1. To declare this petition admissible with respect to Articles 7 and 8 of the American Convention as they relate to Article 1.1 of the same convention, to the detriment of Blanca Olivia Contreras Vital and Roberto Clemente Álvarez Alvarado.

 

2. To declare this petition inadmissible with respect to Articles 2 and 25 of the American Convention.

 

3. To declare this petition inadmissible in accordance with Article 46.1.b of the American Convention with respect to José Antonio Martínez Jiménez, Gerardo Murillo Murillo, and José Eduardo Martínez de Luna.

 

4. To transmit this report to the petitioners and the State of Mexico.

 

5. To continue with its analysis of the merits of the case.

 

6. To publish this report and include it in the Commission’s Annual Report to the General Assembly of the OAS.

 

Done and signed in the city of Washington, D.C., on the 23rd day of March 2011. (Signed): Dinah Shelton, President; Rodrigo Escobar Gil, Second Vice-President; Paulo Sérgio Pinheiro, Felipe González, Luz Patricia Mejía Guerrero, and María Silvia Guillén, Commissioners.

 

Notes_____________________

[1] In accordance with the provisions of Article 17.2.a of the Commission’s Rules of Procedure, Commissioner José de Jesús Orozco Henríquez, a Mexican national, did not participate in the discussion or the decision in this case.

[2] Mr. José Eduardo Martínez de Luna was included as an alleged victim in the briefs received on July 29, 2004 and September 27, 2005.

[3] United Nations Declaration approved by the General Assembly according to Resolution 53/144. Distr.GENERAL. A/RES/53/144. 8 March 1999.

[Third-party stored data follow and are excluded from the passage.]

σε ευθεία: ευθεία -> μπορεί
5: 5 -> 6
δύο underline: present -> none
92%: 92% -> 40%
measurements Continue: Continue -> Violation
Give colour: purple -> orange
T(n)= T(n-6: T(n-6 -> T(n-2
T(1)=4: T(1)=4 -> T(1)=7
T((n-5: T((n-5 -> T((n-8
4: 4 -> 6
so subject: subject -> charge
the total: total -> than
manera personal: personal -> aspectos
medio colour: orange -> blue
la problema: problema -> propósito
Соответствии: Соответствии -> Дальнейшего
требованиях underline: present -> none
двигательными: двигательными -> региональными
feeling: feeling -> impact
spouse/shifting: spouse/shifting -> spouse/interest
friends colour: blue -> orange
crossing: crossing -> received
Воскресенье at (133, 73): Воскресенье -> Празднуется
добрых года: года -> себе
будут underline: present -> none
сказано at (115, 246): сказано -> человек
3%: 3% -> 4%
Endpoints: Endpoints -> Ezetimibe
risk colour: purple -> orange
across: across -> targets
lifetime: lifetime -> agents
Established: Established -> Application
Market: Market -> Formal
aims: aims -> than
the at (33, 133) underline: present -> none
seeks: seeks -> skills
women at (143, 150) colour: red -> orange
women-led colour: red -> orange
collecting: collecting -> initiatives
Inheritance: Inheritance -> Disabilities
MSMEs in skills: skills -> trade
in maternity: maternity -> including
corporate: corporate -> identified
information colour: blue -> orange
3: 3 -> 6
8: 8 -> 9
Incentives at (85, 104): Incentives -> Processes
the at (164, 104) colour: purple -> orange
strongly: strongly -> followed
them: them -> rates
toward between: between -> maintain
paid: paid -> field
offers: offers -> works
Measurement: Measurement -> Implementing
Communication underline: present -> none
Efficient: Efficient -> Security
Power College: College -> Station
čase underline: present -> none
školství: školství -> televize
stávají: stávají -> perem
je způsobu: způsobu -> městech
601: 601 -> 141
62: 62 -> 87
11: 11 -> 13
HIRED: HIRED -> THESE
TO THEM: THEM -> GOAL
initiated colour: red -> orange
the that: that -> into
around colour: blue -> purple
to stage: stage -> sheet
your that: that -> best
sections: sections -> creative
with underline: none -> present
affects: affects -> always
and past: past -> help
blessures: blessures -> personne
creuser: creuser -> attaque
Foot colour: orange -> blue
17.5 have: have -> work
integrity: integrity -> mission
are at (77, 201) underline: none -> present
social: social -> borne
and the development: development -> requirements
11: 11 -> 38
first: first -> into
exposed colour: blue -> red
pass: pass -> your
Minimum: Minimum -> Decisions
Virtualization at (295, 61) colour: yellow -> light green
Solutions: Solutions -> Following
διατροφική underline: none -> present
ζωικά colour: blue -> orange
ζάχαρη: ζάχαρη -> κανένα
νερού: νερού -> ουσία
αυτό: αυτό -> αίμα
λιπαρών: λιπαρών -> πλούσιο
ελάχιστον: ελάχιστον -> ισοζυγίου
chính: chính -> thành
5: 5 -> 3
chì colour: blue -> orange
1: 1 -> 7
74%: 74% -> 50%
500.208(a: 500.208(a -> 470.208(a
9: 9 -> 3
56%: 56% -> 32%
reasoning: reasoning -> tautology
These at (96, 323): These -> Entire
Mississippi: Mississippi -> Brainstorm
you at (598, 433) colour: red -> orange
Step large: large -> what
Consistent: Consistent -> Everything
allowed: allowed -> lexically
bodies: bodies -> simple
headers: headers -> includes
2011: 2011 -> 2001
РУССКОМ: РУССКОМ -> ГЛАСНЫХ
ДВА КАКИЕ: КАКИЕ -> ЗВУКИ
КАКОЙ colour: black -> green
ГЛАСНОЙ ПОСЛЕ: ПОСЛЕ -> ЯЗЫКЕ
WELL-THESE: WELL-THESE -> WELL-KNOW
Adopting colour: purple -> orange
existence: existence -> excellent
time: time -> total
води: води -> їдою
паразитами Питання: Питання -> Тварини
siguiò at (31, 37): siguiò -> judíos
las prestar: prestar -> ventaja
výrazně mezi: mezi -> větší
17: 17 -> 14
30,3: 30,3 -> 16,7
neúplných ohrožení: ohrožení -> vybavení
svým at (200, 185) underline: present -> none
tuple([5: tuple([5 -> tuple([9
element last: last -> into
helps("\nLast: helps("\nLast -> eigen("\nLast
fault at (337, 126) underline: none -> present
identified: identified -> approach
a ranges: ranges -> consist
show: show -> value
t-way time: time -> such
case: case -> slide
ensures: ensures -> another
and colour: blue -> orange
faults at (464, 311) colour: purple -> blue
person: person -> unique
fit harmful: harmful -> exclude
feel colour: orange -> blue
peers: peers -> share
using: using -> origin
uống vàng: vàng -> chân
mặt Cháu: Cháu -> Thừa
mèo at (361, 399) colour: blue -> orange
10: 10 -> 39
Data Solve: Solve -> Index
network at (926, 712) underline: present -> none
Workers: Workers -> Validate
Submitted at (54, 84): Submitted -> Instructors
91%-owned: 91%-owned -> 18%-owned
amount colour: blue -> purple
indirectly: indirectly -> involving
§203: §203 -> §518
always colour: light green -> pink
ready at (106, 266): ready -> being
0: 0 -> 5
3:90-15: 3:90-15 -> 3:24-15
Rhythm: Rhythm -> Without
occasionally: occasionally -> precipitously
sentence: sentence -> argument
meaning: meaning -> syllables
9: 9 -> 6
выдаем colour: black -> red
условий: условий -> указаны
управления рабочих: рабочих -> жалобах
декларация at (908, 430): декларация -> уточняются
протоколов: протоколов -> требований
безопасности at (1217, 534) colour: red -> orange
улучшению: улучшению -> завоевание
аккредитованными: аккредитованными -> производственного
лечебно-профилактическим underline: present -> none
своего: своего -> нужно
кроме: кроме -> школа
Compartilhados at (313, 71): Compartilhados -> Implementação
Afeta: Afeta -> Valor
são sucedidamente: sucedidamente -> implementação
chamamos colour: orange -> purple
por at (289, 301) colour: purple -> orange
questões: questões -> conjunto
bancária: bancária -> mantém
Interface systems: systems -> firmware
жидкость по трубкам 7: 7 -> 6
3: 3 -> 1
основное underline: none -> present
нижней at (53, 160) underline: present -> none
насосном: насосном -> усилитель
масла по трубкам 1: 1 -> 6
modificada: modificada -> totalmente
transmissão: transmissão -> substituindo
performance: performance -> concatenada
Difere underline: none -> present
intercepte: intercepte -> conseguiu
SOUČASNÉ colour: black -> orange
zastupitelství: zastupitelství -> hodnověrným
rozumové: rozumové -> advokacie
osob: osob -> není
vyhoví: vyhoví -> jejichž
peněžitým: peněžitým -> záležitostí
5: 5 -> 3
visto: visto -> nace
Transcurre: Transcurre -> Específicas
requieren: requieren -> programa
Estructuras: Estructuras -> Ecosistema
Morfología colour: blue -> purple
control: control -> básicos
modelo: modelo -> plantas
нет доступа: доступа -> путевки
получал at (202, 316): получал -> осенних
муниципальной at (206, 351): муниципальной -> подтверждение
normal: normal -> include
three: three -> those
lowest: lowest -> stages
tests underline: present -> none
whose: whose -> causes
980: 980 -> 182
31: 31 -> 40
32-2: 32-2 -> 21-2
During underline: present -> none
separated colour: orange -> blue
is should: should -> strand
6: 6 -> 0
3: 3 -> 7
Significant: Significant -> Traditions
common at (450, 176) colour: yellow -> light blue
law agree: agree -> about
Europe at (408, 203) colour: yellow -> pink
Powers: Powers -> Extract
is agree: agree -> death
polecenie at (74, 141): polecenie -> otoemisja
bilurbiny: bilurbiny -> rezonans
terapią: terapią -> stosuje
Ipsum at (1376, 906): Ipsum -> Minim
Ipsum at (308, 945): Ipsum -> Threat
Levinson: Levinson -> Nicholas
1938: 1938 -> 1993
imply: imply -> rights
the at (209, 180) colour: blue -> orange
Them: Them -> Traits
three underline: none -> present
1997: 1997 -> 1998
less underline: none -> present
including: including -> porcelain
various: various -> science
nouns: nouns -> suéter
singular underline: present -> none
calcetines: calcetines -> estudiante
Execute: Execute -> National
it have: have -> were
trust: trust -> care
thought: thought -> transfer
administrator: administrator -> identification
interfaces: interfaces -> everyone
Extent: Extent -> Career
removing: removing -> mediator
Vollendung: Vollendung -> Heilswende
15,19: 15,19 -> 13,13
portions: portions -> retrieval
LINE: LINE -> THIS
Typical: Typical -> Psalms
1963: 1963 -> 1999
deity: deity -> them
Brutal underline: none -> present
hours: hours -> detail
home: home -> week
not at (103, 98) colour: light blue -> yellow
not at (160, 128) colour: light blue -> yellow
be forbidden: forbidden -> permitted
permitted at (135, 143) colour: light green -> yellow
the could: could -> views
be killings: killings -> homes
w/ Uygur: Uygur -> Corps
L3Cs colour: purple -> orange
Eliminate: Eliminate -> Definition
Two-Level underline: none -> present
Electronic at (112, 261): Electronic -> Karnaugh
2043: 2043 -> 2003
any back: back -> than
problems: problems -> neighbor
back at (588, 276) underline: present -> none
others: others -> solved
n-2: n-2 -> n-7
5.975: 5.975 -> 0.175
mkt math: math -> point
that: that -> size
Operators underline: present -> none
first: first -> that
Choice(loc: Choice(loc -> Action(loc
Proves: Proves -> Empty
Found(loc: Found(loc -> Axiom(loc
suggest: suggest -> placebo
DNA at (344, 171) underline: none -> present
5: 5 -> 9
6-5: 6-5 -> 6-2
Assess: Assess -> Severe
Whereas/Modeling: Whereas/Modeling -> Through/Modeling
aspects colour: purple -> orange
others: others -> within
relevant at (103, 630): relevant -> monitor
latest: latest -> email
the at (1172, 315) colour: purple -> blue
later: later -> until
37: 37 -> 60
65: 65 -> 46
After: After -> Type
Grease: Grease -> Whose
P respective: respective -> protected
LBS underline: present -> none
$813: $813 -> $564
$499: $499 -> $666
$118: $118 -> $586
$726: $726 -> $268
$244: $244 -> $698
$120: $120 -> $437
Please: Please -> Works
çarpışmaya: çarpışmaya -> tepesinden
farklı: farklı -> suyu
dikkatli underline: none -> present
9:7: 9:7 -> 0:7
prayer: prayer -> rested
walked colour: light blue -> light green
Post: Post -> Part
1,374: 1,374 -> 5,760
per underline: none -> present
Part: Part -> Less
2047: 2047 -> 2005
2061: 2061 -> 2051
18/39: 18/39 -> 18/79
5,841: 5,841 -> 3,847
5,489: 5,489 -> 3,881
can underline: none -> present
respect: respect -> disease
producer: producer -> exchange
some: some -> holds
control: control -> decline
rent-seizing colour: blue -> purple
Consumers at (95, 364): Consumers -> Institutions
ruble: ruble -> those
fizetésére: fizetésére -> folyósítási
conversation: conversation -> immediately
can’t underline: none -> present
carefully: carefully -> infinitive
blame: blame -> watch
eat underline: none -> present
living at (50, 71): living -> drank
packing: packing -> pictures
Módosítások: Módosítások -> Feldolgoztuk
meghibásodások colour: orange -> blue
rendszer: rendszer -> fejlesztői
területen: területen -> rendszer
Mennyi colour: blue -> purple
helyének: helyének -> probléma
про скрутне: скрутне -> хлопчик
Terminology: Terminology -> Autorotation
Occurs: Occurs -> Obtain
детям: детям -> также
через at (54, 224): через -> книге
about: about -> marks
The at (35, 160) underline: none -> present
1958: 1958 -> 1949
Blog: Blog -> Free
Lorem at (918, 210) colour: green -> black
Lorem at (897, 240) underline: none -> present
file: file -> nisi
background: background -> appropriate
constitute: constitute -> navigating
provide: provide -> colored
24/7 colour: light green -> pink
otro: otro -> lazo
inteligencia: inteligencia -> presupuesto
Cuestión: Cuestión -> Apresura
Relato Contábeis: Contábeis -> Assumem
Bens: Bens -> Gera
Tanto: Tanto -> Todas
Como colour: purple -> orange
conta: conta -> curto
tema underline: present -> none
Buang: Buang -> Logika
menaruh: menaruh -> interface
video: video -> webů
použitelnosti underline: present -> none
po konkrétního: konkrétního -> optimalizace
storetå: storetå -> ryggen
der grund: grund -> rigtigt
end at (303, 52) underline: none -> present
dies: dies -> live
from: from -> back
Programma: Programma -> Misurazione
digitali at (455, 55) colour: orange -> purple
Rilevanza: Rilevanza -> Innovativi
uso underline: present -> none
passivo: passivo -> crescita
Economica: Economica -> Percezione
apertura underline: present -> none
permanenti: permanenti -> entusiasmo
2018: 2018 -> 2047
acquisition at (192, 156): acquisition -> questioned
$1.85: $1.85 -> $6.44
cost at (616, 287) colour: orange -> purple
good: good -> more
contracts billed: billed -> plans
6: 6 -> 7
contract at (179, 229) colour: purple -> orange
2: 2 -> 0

[4] The alleged victims were deprived of liberty on the date the petition was submitted. In a note received on April 30, 2010, the petitioner reported that they had been released upon completing their sentences.

[5] In this regard, he explains – and documents – cases in which the public defender’s request to meet with the accused was allowed, under the condition that the meeting be held in the presence of personnel from the Office of the Public Prosecutor. He adds that, unlike the public defender’s situation, personnel from the Office of the Public Prosecutor are allowed to interview the accused in private.

[6] Note of September 27, 2005, forwarded to the State in a communication from the IACHR dated August 28, 2006.

[7] The State’s initial observations dated November 6, 2006 assert that the domestic remedies with respect to Mr. Álvarez Alvarado were exhausted with the filing of the direct appeal for constitutional protection on review before the Supreme Court and the subsequent decision on inadmissibility.

[8] Mr. Álvarez Alvarado sought interpretation of Article 20 of the Constitution in order to establish what comprises an adequate defense and to determine whether it includes a private interview between the defense attorney and the defendant prior to the defendant’s statement on prosecution.

[9] The State indicates that the decision is dated April 29, 2002. However, the copies of the decisions attached to the file before the IACHR indicates that the decision is dated August 30, 2002.

[10] The State indicates that the decision is dated June 27, 2005. However, the copies of the decisions attached to the file before the IACHR indicates that the decision is dated June 23, 2005.

[11] The State indicates that the decision is dated November 31, 2001. However, the copies of the decisions attached indicate that the decision is dated November 30, 2001.